河南 中部地方整備局には401箇所の要対策箇所があり、今年度は44箇所の防災対策を行っています。対策としてはのり面の崩落を防止するのり枠工をはじめ、落石を防止する落石防止ネットや根固工等の発生源対策、また、道路上への落石の侵入を防ぐ落石防止柵等の待ち受け対策を行っています。
多治見砂防国道管内 ロープネット/高山地区の落石対策事例
紀勢国道管内および沼津河川国道管内の斜面・のり面対策事例
整備局が管理する、急峻な中山間地における直轄道路は概ね谷あいを抜けています。そうした箇所が急峻な地形になっているのは自明のことで、のり面管理などは我々にとって重要な課題になっています。一斉点検を行って、防災カルテをつくり、点検対象になった箇所を経年的に見ていき、手を入れていくことは行っています。

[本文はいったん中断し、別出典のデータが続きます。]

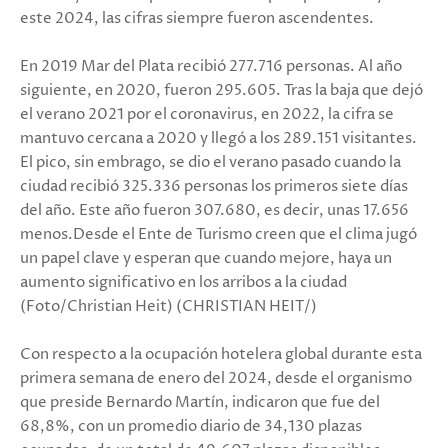
este 2024, las cifras siempre fueron ascendentes.
En 2019 Mar del Plata recibió 277.716 personas. Al año
siguiente, en 2020, fueron 295.605. Tras la baja que dejó
el verano 2021 por el coronavirus, en 2022, la cifra se
mantuvo cercana a 2020 y llegó a los 289.151 visitantes.
El pico, sin embrago, se dio el verano pasado cuando la
ciudad recibió 325.336 personas los primeros siete días
del año. Este año fueron 307.680, es decir, unas 17.656
menos.Desde el Ente de Turismo creen que el clima jugó
un papel clave y esperan que cuando mejore, haya un
aumento significativo en los arribos a la ciudad
(Foto/Christian Heit) (CHRISTIAN HEIT/)
Con respecto a la ocupación hotelera global durante esta
primera semana de enero del 2024, desde el organismo
que preside Bernardo Martín, indicaron que fue del
68,8%, con un promedio diario de 34,130 plazas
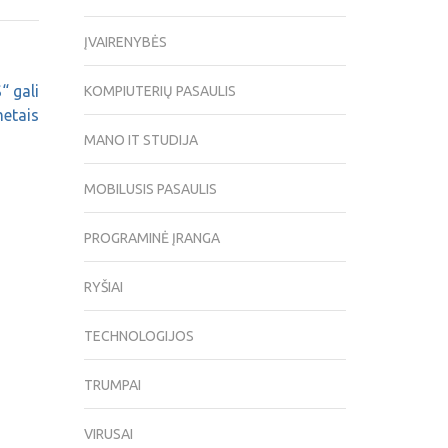
ĮVAIRENYBĖS
 gali
KOMPIUTERIŲ PASAULIS
metais
MANO IT STUDIJA
MOBILUSIS PASAULIS
PROGRAMINĖ ĮRANGA
RYŠIAI
TECHNOLOGIJOS
TRUMPAI
VIRUSAI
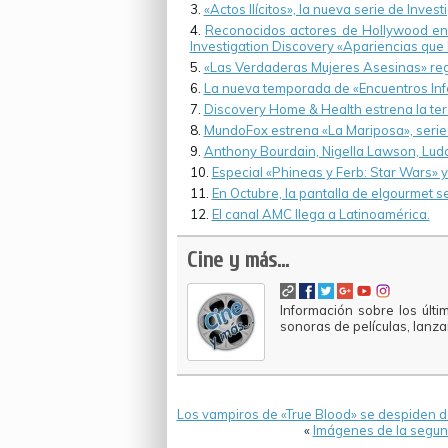
«Actos Ilícitos», la nueva serie de Inves
Reconocidos actores de Hollywood enca
Investigation Discovery «Apariencias que
«Las Verdaderas Mujeres Asesinas» reg
La nueva temporada de «Encuentros Infe
Discovery Home & Health estrena la ter
MundoFox estrena «La Mariposa», serie 
Anthony Bourdain, Nigella Lawson, Ludo 
Especial «Phineas y Ferb: Star Wars» 
En Octubre, la pantalla de elgourmet 
El canal AMC llega a Latinoamérica.
Cine y más...
Información sobre los últi
sonoras de películas, lanz
Los vampiros de «True Blood» se despiden 
«
Imágenes de la segun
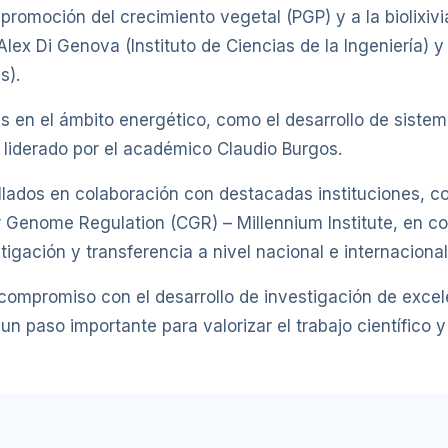
omoción del crecimiento vegetal (PGP) y a la biolixivia
lex Di Genova (Instituto de Ciencias de la Ingeniería) y 
s).
s en el ámbito energético, como el desarrollo de sist
, liderado por el académico Claudio Burgos.
lados en colaboración con destacadas instituciones, co
r Genome Regulation (CGR) – Millennium Institute, en c
tigación y transferencia a nivel nacional e internacional
 compromiso con el desarrollo de investigación de exce
n paso importante para valorizar el trabajo científico 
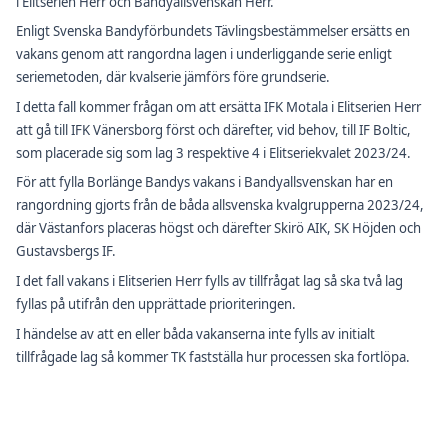
i Elitserien Herr och Bandyallsvenskan Herr.
Enligt Svenska Bandyförbundets Tävlingsbestämmelser ersätts en
vakans genom att rangordna lagen i underliggande serie enligt
seriemetoden, där kvalserie jämförs före grundserie.
I detta fall kommer frågan om att ersätta IFK Motala i Elitserien Herr
att gå till IFK Vänersborg först och därefter, vid behov, till IF Boltic,
som placerade sig som lag 3 respektive 4 i Elitseriekvalet 2023/24.
För att fylla Borlänge Bandys vakans i Bandyallsvenskan har en
rangordning gjorts från de båda allsvenska kvalgrupperna 2023/24,
där Västanfors placeras högst och därefter Skirö AIK, SK Höjden och
Gustavsbergs IF.
I det fall vakans i Elitserien Herr fylls av tillfrågat lag så ska två lag
fyllas på utifrån den upprättade prioriteringen.
I händelse av att en eller båda vakanserna inte fylls av initialt
tillfrågade lag så kommer TK fastställa hur processen ska fortlöpa.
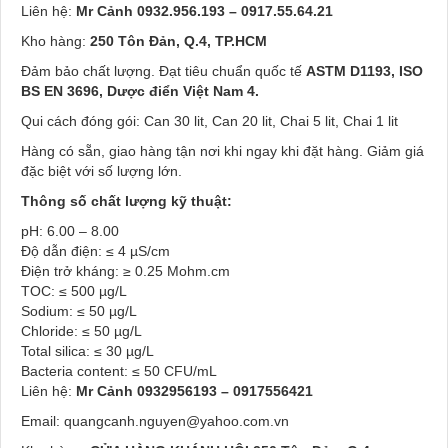
Liên hệ:
Mr Cảnh 0932.956.193 – 0917.55.64.21
Kho hàng:
250 Tôn Đản, Q.4, TP.HCM
Đảm bảo chất lượng. Đạt tiêu chuẩn quốc tế
ASTM D1193, ISO
BS EN 3696, Dược điển Việt Nam 4.
Qui cách đóng gói: Can 30 lit, Can 20 lit, Chai 5 lit, Chai 1 lit
Hàng có sẵn, giao hàng tận nơi khi ngay khi đặt hàng. Giảm giá
đặc biệt với số lượng lớn.
Thông số chất lượng kỹ thuật:
pH: 6.00 – 8.00
Độ dẫn điện: ≤ 4 µS/cm
Điện trở kháng: ≥ 0.25 Mohm.cm
TOC: ≤ 500 µg/L
Sodium: ≤ 50 µg/L
Chloride: ≤ 50 µg/L
Total silica: ≤ 30 µg/L
Bacteria content: ≤ 50 CFU/mL
Liên hệ:
Mr Cảnh 0932956193 – 0917556421
Email: quangcanh.nguyen@yahoo.com.vn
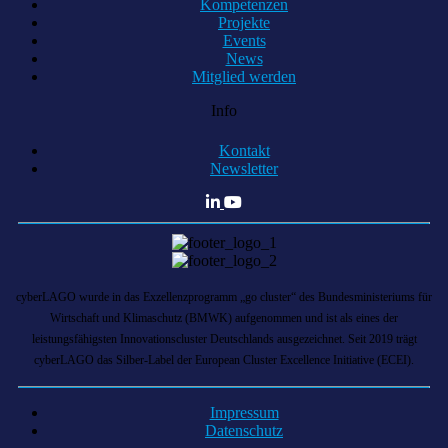
Kompetenzen
Projekte
Events
News
Mitglied werden
Info
Kontakt
Newsletter
cyberLAGO wurde in das Exzellenzprogramm „go cluster“ des Bundesministeriums für
Wirtschaft und Klimaschutz (BMWK) aufgenommen und ist als eines der
leistungsfähigsten Innovationscluster Deutschlands ausgezeichnet. Seit 2019 trägt
cyberLAGO das Silber-Label der European Cluster Excellence Initiative (ECEI).
Impressum
Datenschutz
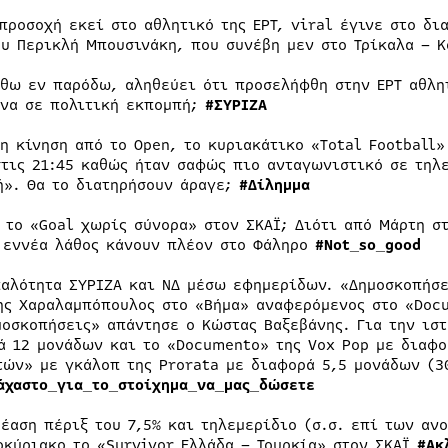
 προσοχή εκεί στο αθλητικό της ΕΡΤ, viral έγινε στο δι
ου Περικλή Μπουσινάκη, που συνέβη μεν στο Τρίκαλα – 
σθω εν παρόδω, αληθεύει ότι προσελήφθη στην ΕΡΤ αθλη
να σε πολιτική εκπομπή;
#ΣΥΡΙΖΑ
 η κίνηση από το Open, το κυριακάτικο «Total Football
στις 21:45 καθώς ήταν σαφώς πιο ανταγωνιστικό σε τηλ
ή». Θα το διατηρήσουν άραγε;
#Δίλημμα
ς το «Goal χωρίς σύνορα» στον ΣΚΑΪ; Διότι από Μάρτη σ
 εννέα λάθος κάνουν πλέον στο Φάληρο
#
Not
_
so
_
good
παλότητα ΣΥΡΙΖΑ και ΝΔ μέσω εφημερίδων. «Δημοσκοπήσε
ης Χαραλαμπόπουλος στο «Βήμα» αναφερόμενος στο «Docu
μοσκοπήσεις» απάντησε ο Κώστας Βαξεβάνης. Για την ιστ
ά 12 μονάδων και το «Documento» της Vox Pop με διαφο
τών» με γκάλοπ της Prorata με διαφορά 5,5 μονάδων (3
άχαστο_για_το_στοίχημα_να_μας_δώσετε
θέαση πέριξ του 7,5% και τηλεμερίδιο (σ.σ. επί των αν
οκύριακο το «Survivor Ελλάδα – Τουρκία» στον ΣΚΑΪ
#Ακ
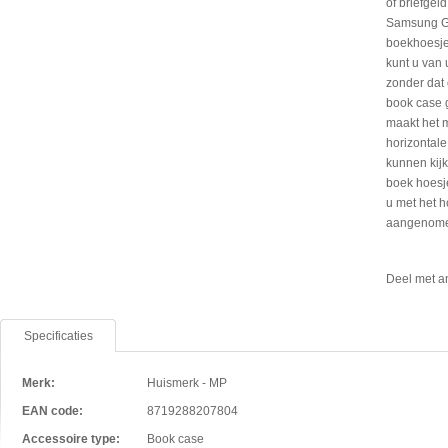
of briefgel
Samsung Gal
boekhoesje
kunt u van
zonder dat
book case 
maakt het 
horizontale
kunnen kijk
boek hoesj
u met het h
aangenom
Deel met a
Specificaties
Merk:
Huismerk - MP
EAN code:
8719288207804
Accessoire type:
Book case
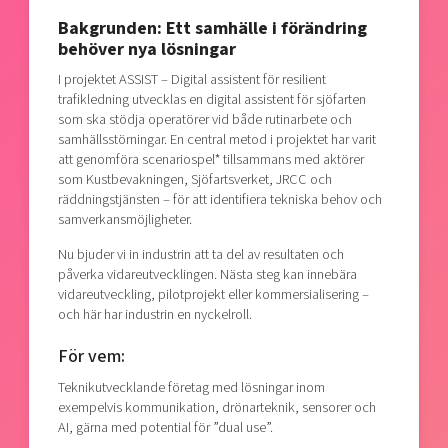
Bakgrunden: Ett samhälle i förändring
behöver nya lösningar
I projektet ASSIST – Digital assistent för resilient
trafikledning utvecklas en digital assistent för sjöfarten
som ska stödja operatörer vid både rutinarbete och
samhällsstörningar. En central metod i projektet har varit
att genomföra scenariospel* tillsammans med aktörer
som Kustbevakningen, Sjöfartsverket, JRCC och
räddningstjänsten – för att identifiera tekniska behov och
samverkansmöjligheter.
Nu bjuder vi in industrin att ta del av resultaten och
påverka vidareutvecklingen. Nästa steg kan innebära
vidareutveckling, pilotprojekt eller kommersialisering –
och här har industrin en nyckelroll.
För vem:
Teknikutvecklande företag med lösningar inom
exempelvis kommunikation, drönarteknik, sensorer och
AI, gärna med potential för ”dual use”.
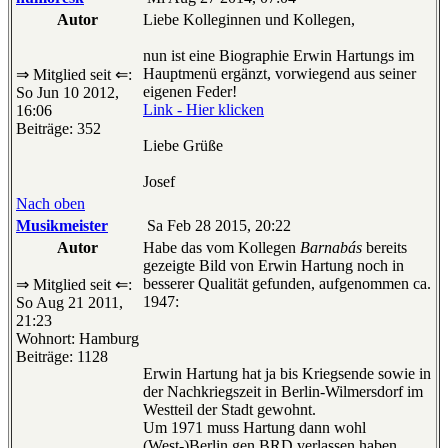
Autor
Liebe Kolleginnen und Kollegen,
nun ist eine Biographie Erwin Hartungs im
Hauptmenü ergänzt, vorwiegend aus seiner
⇒ Mitglied seit ⇐:
eigenen Feder!
So Jun 10 2012,
Link - Hier klicken
16:06
Beiträge: 352
Liebe Grüße
Josef
Nach oben
Musikmeister
Sa Feb 28 2015, 20:22
Autor
Habe das vom Kollegen
Barnabás
bereits
gezeigte Bild von Erwin Hartung noch in
besserer Qualität gefunden, aufgenommen ca.
⇒ Mitglied seit ⇐:
1947:
So Aug 21 2011,
21:23
Wohnort: Hamburg
Beiträge: 1128
Erwin Hartung hat ja bis Kriegsende sowie in
der Nachkriegszeit in Berlin-Wilmersdorf im
Westteil der Stadt gewohnt.
Um 1971 muss Hartung dann wohl
(West-)Berlin gen BRD verlassen haben.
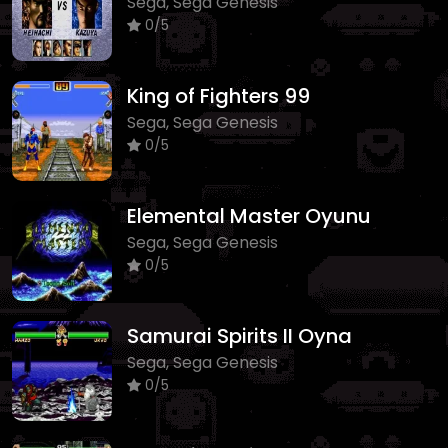
Sega, Sega Genesis
0/5
King of Fighters 99
Sega, Sega Genesis
0/5
Elemental Master Oyunu
Sega, Sega Genesis
0/5
Samurai Spirits II Oyna
Sega, Sega Genesis
0/5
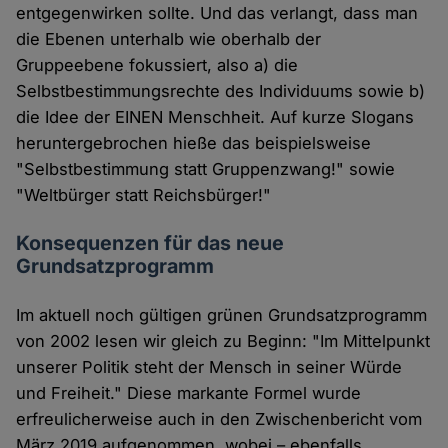
entgegenwirken sollte. Und das verlangt, dass man
die Ebenen unterhalb wie oberhalb der
Gruppeebene fokussiert, also a) die
Selbstbestimmungsrechte des Individuums sowie b)
die Idee der EINEN Menschheit. Auf kurze Slogans
heruntergebrochen hieße das beispielsweise
"Selbstbestimmung statt Gruppenzwang!" sowie
"Weltbürger statt Reichsbürger!"
Konsequenzen für das neue
Grundsatzprogramm
Im aktuell noch gültigen grünen Grundsatzprogramm
von 2002 lesen wir gleich zu Beginn: "Im Mittelpunkt
unserer Politik steht der Mensch in seiner Würde
und Freiheit." Diese markante Formel wurde
erfreulicherweise auch in den Zwischenbericht vom
März 2019 aufgenommen, wobei – ebenfalls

ただ、のり面がある限り怖いところはありますので、19号や41号のようにトンネルでルートを変えていくなど防災事業によって、抜本的な対策を施している箇所もあります。残念なことにそうした大規模な対策は一気に進めることは難しいので、カルテに基づいた毎年の点検、そして手をいれるという地道なことをやりながら、ここはという所に防災事業で手を打っていきたいと考えています。
中津川市管理の乙姫大橋で整備局初の直轄診断
耐候性鋼材が異状錆を発生、層状錆も散見
――自治体が管理する高度な技術を要して補修補強および更新しなければいけない構造物は直轄修繕代行というメニューも26年の道路法改正によりできましたが、具体的な案件はありますか
河南 中津川市が管理する乙姫大橋において、中部地方整備局で初めて道路メンテナンス技術集団による直轄診断を実施しています。同橋は橋長316.9mの鋼単純箱桁+2径間連続トラス+鋼単純箱桁橋で、耐候性鋼材を採用しており、中津川市が実施した定期点検において、層状剥離を伴う異常な腐食が確認されています。
乙姫大橋の概要および損傷状況
同橋は木曽川を渡河する箇所に架かっており、地域にとっても大変重要な橋です。現地調査を行った結果、層状錆などの原因はスラブドレーンが抜け落ちて床版の裏側に穴が開いたままの状態になっており、そこから水が漏れていたことが主な原因で層状の錆が発生していました。しかし、直ちに通行止めを要するような状態ではないことは確認できました。今後は、国総研や土研と相談しながら診断を進めていき、今年度内に成果をとりまとめ、中津川市に報告する予定でおります。